I can think of at least one implementation of LISP i was learning, in which NIL (Lisp's null) was not 0, nor was it an invalid address but a real object. The reason was very clever - the standard required that CAR(NIL)=NIL and CDR(NIL)=NIL (Note: CAR(l) returns pointer to the head/first element of a list, where CDR(l) returns ptr to the tail/rest of the list.). So instead of adding if-checks in CAR and CDR whether the pointer is NIL - which will slow every call - they just allocated a CONS (think list) and assigned its head and tail to point to itself.
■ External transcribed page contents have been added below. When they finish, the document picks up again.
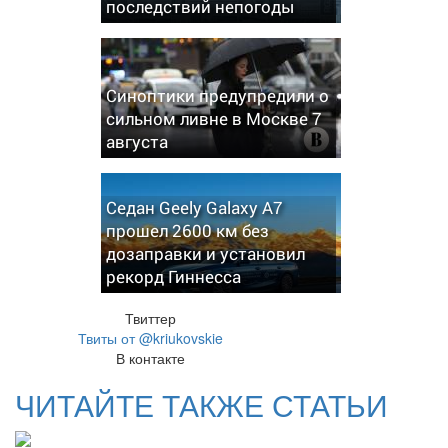
последствий непогоды
Синоптики предупредили о
сильном ливне в Москве 7
августа
Седан Geely Galaxy A7
прошел 2600 км без
дозаправки и установил
рекорд Гиннесса
Твиттер
Твиты от @kriukovskie
В контакте
ЧИТАЙТЕ ТАКЖЕ СТАТЬИ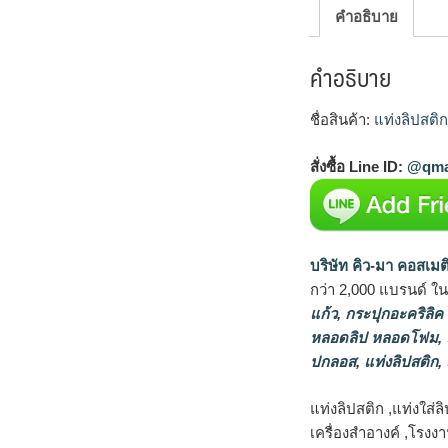
คำอธิบาย
คำอธิบาย
ชื่อสินค้า:
แท่งลิปสติก
สั่งซื้อ Line ID:
@qma
บริษัท คิว-มา คอสเมต
กว่า 2,000 แบรนด์ ใ
แก้ว
,
กระปุกอะคริลิค
หลอดลิป หลอดโฟม
,
ปกลอส
,
แท่งลิปสติก
,
แท่งลิปสติก ,แท่งใส่
เครื่องสำอางค์ ,โรงง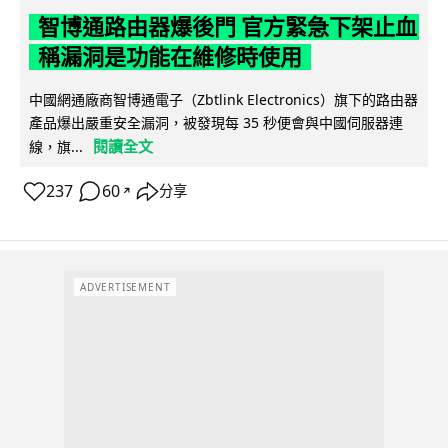
智博通路由器爆後門 官方緊急下架止血
稱漏洞是功能在維修時使用
中國網通廠商智博通電子（Zbtlink Electronics）旗下的路由器
產品爆出嚴重安全漏洞，被發現每 35 秒便會與中國伺服器連
閱讀全文
線，旗...
237
60
分享
↗
ADVERTISEMENT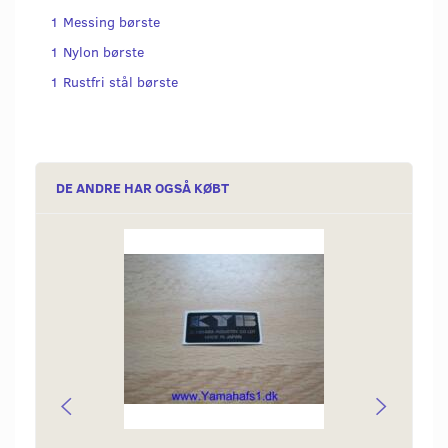
1 Messing børste
1 Nylon børste
1 Rustfri stål børste
DE ANDRE HAR OGSÅ KØBT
There! - this way CAR and CDR will work and that address in memory won't be reused (because it is taken by the object devised as NIL)

ps. i just remembered that many-many years ago i read about some bug of Lattice-C that was related to NULL - must have been in the dark MS-DOS segmentation times, where you worked with separate code segment and data segment - so i remember there was an issue that it was possible for the first function from a linked library to have address 0, thus pointer to it will be considered invalid since ==NULL


But since modern operating systems can map the physical memory to logical memory addresses (or better: modern CPUs starting with the 386), not even a single byte is wasted.


As people already have pointed out, the bit representation of the NULL pointer has not to be the same as the bit represention of a 0 value. It is though in nearly all cases (the old dinosaur computers that had special addresses can be neglected) because a NULL pointer can also be used as a boolean and by using an integer (of suffisent size) to hold the pointer value it is easier to represent in the common ISAs of modern CPU. The code to handle it is then much more straight forward, thus less error prone.


You are correct in noting that the address space at 0 is not usable storate for your program. For a number of reasons a variety of systems do not consider this a valid address space for your program anyway.

Allowing any valid address to be used would require a null value flag for all pointers. This would exceed the overhead of the lost memory at address 0. It would also require additional code to check and see if the address were null or not, wasting memory and processor cycles.

Ideally, the address that NULL pointer is using (usually 0) should return an error on access. VAX/VMS never mapped a page to address 0 so following the NULL pointer would result in a failure.


The memory at that address is reserved for use by the operating system. 0 - 64k is reserved. 0 is used as a special value to indicate to developers "not a valid address".